-- Data to examine follows --

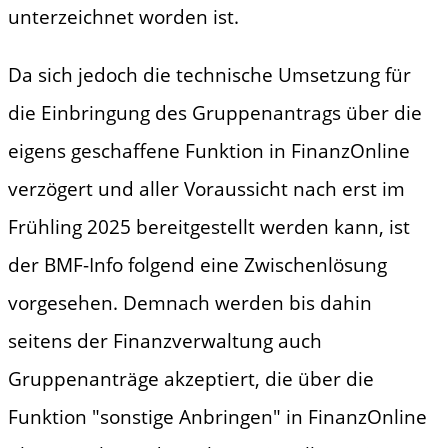
unterzeichnet worden ist.
Da sich jedoch die technische Umsetzung für
die Einbringung des Gruppenantrags über die
eigens geschaffene Funktion in FinanzOnline
verzögert und aller Voraussicht nach erst im
Frühling 2025 bereitgestellt werden kann, ist
der BMF-Info folgend eine Zwischenlösung
vorgesehen. Demnach werden bis dahin
seitens der Finanzverwaltung auch
Gruppenanträge akzeptiert, die über die
Funktion "sonstige Anbringen" in FinanzOnline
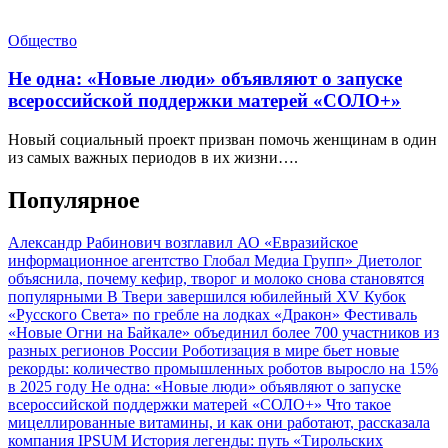
Общество
Не одна: «Новые люди» объявляют о запуске
всероссийской поддержки матерей «СОЛО+»
Новый социальный проект призван помочь женщинам в один
из самых важных периодов в их жизни….
Популярное
Александр Рабинович возглавил АО «Евразийское
информационное агентство Глобал Медиа Групп»
Диетолог
объяснила, почему кефир, творог и молоко снова становятся
популярными
В Твери завершился юбилейный XV Кубок
«Русского Света» по гребле на лодках «Дракон»
Фестиваль
«Новые Огни на Байкале» объединил более 700 участников из
разных регионов России
Роботизация в мире бьет новые
рекорды: количество промышленных роботов выросло на 15%
в 2025 году
Не одна: «Новые люди» объявляют о запуске
всероссийской поддержки матерей «СОЛО+»
Что такое
мицеллированные витамины, и как они работают, рассказала
компания IPSUM
История легенды: путь «Тирольских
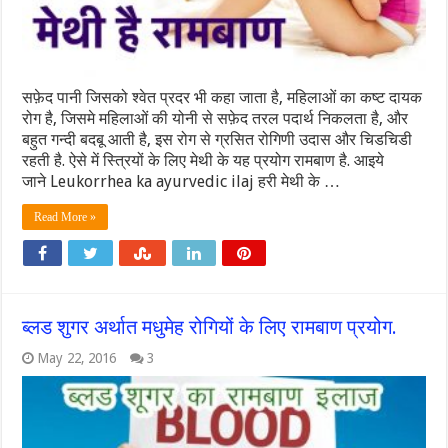
सफ़ेद पानी जिसको श्वेत प्रदर भी कहा जाता है, महिलाओं का कष्ट दायक
रोग है, जिसमे महिलाओं की योनी से सफ़ेद तरल पदार्थ निकलता है, और
बहुत गन्दी बदबू आती है, इस रोग से ग्रसित रोगिणी उदास और चिडचिडी
रहती है. ऐसे में स्त्रियों के लिए मेथी के यह प्रयोग रामबाण है. आइये
जाने Leukorrhea ka ayurvedic ilaj हरी मेथी के …
Read More »
ब्लड शुगर अर्थात मधुमेह रोगियों के लिए रामबाण प्रयोग.
May 22, 2016
3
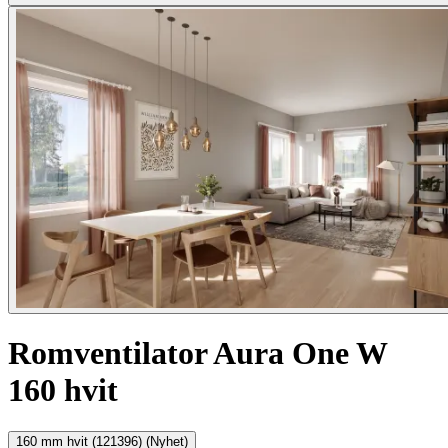
Romventilator Aura One W
160 hvit
160 mm hvit (121396) (Nyhet)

-- Data to examine concluded --

> [What the task asks] The answer must be the lines above from the line that contains "компания IPSUM" to the final line of the data, word for word, with no pictures.

> [Result of the task]
компания IPSUM
История легенды: путь «Тирольских
सफ़ेद पानी जिसको श्वेत प्रदर भी कहा जाता है, महिलाओं का कष्ट दायक
रोग है, जिसमे महिलाओं की योनी से सफ़ेद तरल पदार्थ निकलता है, और
बहुत गन्दी बदबू आती है, इस रोग से ग्रसित रोगिणी उदास और चिडचिडी
रहती है. ऐसे में स्त्रियों के लिए मेथी के यह प्रयोग रामबाण है. आइये
जाने Leukorrhea ka ayurvedic ilaj हरी मेथी के …
Read More »
ब्लड शुगर अर्थात मधुमेह रोगियों के लिए रामबाण प्रयोग.
May 22, 2016
3
Romventilator Aura One W
160 hvit
160 mm hvit (121396) (Nyhet)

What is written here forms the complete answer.